Job: Output only the lines below that start at the line containing "何を想いお菓子を創るのか！８" and end at the line containing "日ケーキ12品ご紹介...", with both ends kept.

Dataset content:
Content starts
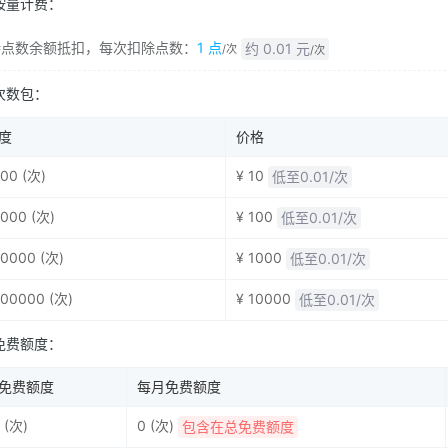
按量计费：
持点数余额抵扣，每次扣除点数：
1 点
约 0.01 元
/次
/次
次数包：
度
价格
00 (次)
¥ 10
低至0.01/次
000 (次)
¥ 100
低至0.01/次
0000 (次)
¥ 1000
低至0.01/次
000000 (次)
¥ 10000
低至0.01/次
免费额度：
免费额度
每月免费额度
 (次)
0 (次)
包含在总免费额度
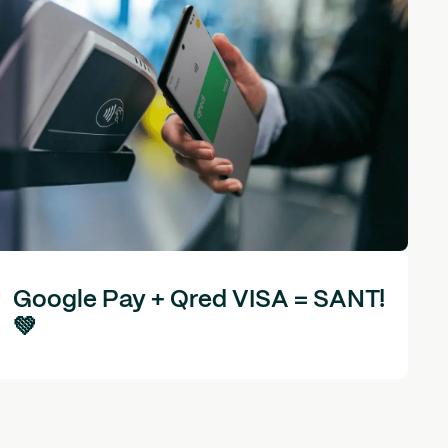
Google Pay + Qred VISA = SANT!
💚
Content ends
Content starts
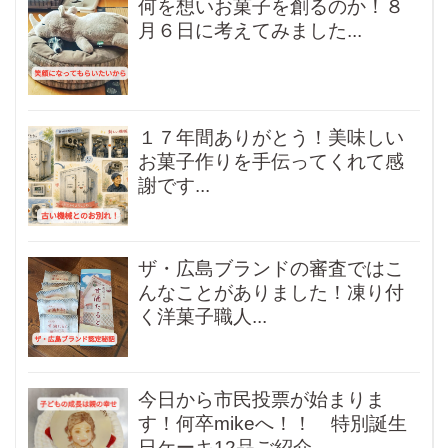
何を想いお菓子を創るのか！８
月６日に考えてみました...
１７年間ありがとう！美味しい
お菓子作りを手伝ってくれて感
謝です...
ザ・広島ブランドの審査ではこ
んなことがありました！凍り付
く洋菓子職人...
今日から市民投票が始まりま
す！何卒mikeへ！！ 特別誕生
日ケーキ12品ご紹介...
Content ends
Solution to the exercise:
何を想いお菓子を創るのか！８
月６日に考えてみました...
１７年間ありがとう！美味しい
お菓子作りを手伝ってくれて感
謝です...
ザ・広島ブランドの審査ではこ
んなことがありました！凍り付
く洋菓子職人...
今日から市民投票が始まりま
す！何卒mikeへ！！ 特別誕生
日ケーキ12品ご紹介...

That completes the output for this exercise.